Pope Francis shares a laugh with Cardinal Víctor Manuel Fernández, right, prefect of the Dicastery for the Doctrine of the Faith, and Msgr. Armando Matteo, secretary of the dicastery's doctrinal section, during a meeting in the library of the Apostolic Palace at the Vatican Dec. 18, 2023. CNS photo/Vatican Media

Editorial: Marriage in the balance

  • December 21, 2023

The Vatican’s surprise — some might say bombshell — declaration that “irregular” domestic partnerships can be blessed by Catholic clergy will be welcomed like a Christmas gift by advocates and beneficiaries.

Their understandable joy should not drown out charitably prudential voices cautioning that the Dec. 18 publication of Fiducia Supplicans (“Supplicating Trust”) leaves Holy Mother Church poised in a delicate, even precarious, balance.

For a real-world example of one potential consequence, Catholics might look to the plight of our separated fellow Christians in the Anglican Communion. The Church of England began blessing LGBT unions on Dec. 17, coincidentally the day before Rome unveiled its new directive. The mere lead-up to such a departure from traditional teaching was shattering enough for the Communion. Anglican bishops in Africa, Latin America, Asia and the Pacific now refuse to recognize Archbishop of Canterbury Justin Welby as leader of global Anglicanism. Welby has pledged to refrain from personally giving such blessings to maintain some measure of unity within the Communion. Only Heaven knows what fresh division tomorrow might bring.

It’s fairly said that Catholics hardly need to take lessons from the progeny of Henry VIII on how to proceed through history. Still, the physics of human reaction are always a sensible consideration when assessing current cause and future effect.

Supporters of the shift Fiducia Supplicans might insist any destabilizing consequences have already been weighed and found undaunting. The U.S. Conference of Catholic Bishops has given the declaration a 1.5 thumbs up by noting the text vigorously affirms Church teaching on the true nature of marriage. Nothing in that regard changes, the USCCB said, simply by permitting clergy to give informal blessings to LGBT couples, the divorced and remarried, or the cohabiting.

The document must be seen as a positive “effort to accompany people through the imparting of pastoral blessings because each of us needs God’s healing love and mercy in our lives,” according to the USCCB statement.

Canada’s Catholic bishops had yet to respond as The Register went to press. It seems a safe bet it will express similar optimism and concur with the minimalism of risk or change for the Church. Arguably, in light of our collective Catholic need for “God’s healing love and mercy,” it courts churlishness to answer otherwise.

The cautionary argument, however, offers two evident contraindications. The first involves sheer volume. If nothing changes, why the need for a 5,000-word text to say so? Even factoring for clerical tendency to homiletic long-windedness, that is a large load of verbosity to say: “Nothing to see here.”
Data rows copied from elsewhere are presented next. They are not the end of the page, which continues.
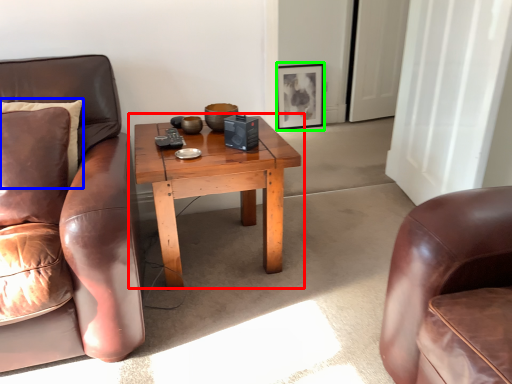
Question: Based on their relative distances, which object is farther from coffee table (highlighted by a red box)? Choose from pillow (highlighted by a blue box) and picture frame (highlighted by a green box).

Choices:
 (A) pillow
 (B) picture frame

Answer: (B)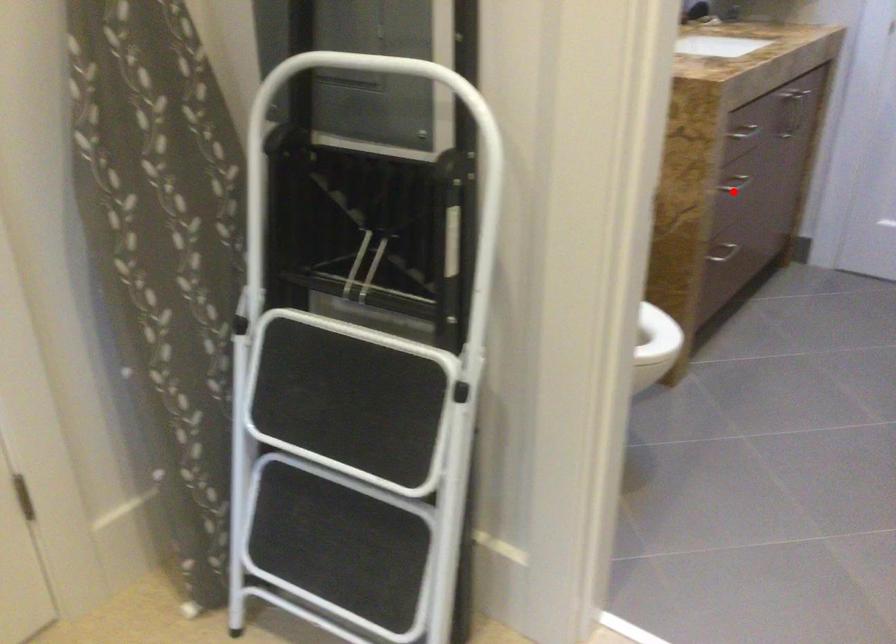
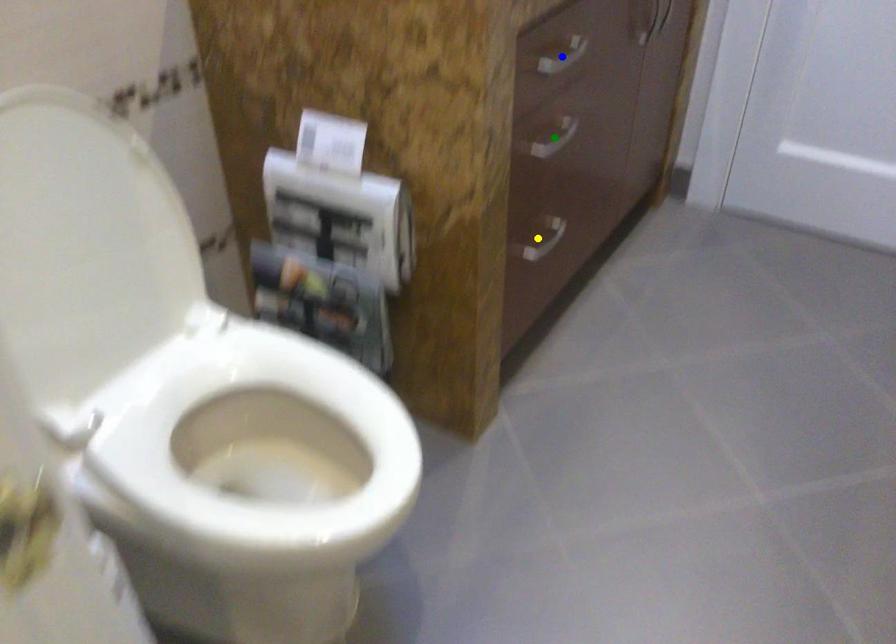
Question: I am providing you with two images of the same scene from different viewpoints. A red point is marked on the first image. You are given multiple points on the second image. Which point in image 2 represents the same 3d spot as the red point in image 1?

Choices:
 (A) blue point
 (B) yellow point
 (C) green point

Answer: (C)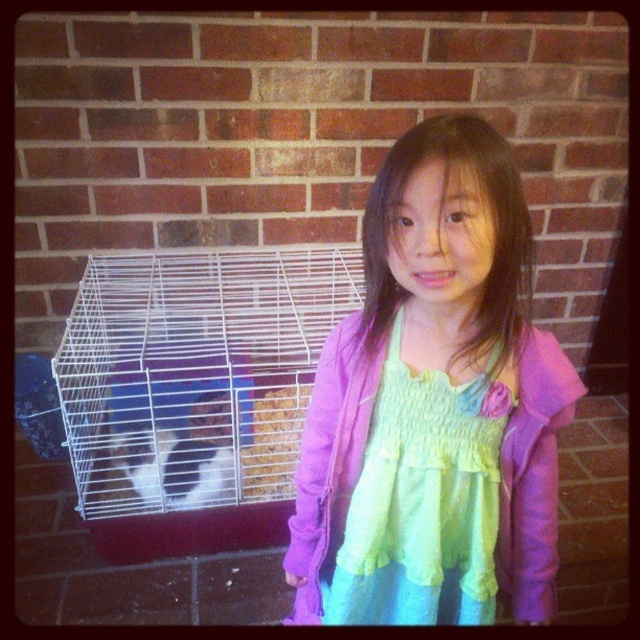
You are a photographer setting up a shoot. You need to place a light source to highlight both the purple satin dress at center and the white wire birdcage at left. Based on their positions, where should you place the light so that both objects are well lit?

The purple satin dress at center is positioned under the white wire birdcage at left, so placing the light source above the birdcage would cast light downward onto both the dress and the birdcage, ensuring both are well lit.

You are a photographer trying to capture the girl and the white wire birdcage at left in the same frame. Based on their positions, can you estimate if the birdcage is within the left half of the image?

The white wire birdcage at left is positioned at coordinates point (195, 392). Since the x coordinate is 0.613, which is greater than 0.5, it means the birdcage is located in the right half of the image. Therefore, the birdcage is not within the left half of the image.

You are a tailor measuring a dress for a client. The client wants to know if the purple satin dress at center can fit inside the white wire birdcage at left for transport. Based on the sizes provided, can it fit?

The purple satin dress at center is smaller than the white wire birdcage at left, so it can fit inside the birdcage.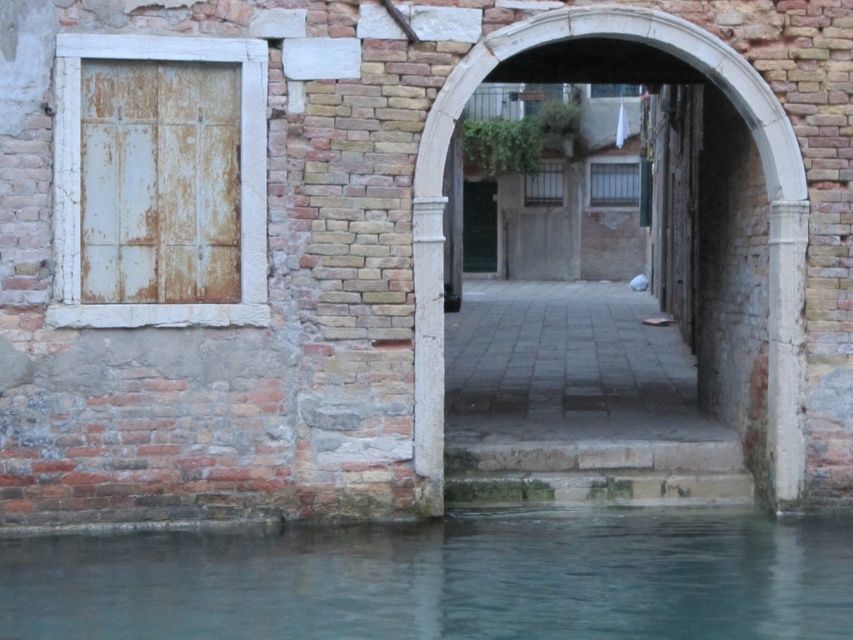
You are standing at the point marked by the coordinates point (764, 188) in the image. What architectural feature are you facing directly?

The point (764, 188) corresponds to the white stone archway at center, so you are facing the white stone archway at center directly.

You are a tourist standing at the edge of the canal and see the clear water at lower center and the rusty white door at left. Which object is closer to you?

The clear water at lower center is closer to you since it is in front of the rusty white door at left.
In fact, much of the loquaciousness is taken up with what is acknowledged as a novel, and to the lay person dizzying, distinction between “pastoral” and “liturgical” blessings, which seems to emphasize the importance of the former while minimizing their meaning. In short, we all give and receive blessings for many things, even from ordained priests, but they should not be elevated to the level of the Church’s formal liturgical benedictions. The problem, of course, is that no one seeking a priestly blessing on their loving partnership wants it to be of a kind with the “bless you” that follows a sneeze.

Enter Fr. James Martin, the LGBT activist priest, who welcomed Fiducia Supplicans not as a safeguard of minimal change but as the minimum of what those in “irregular unions” require to be fully included Catholics. He hailed this week’s document as “a marked shift from the statement “God does not and cannot bless sin,” made by Pope Francis a mere two years ago. Then he quantified it as a “major step forward in the Church’s ministry to LGBTQ people.”

The operative word is “step.” Try this experiment at home to see why. Poised in a position of delicate, even precarious, balance, try taking just one step. Now imagine an eager multitude pressing you to take what they believe is your necessary next step forward. We need not embrace catastrophism to prudently assess the risks that might lie ahead.

What lies immediately ahead, fortunately, is the celebration of the birth of our Lord Jesus Christ, the Saviour of the World. We at The Register wish all our readers a peaceful, joyful, loving time to treasure the Gift we have received.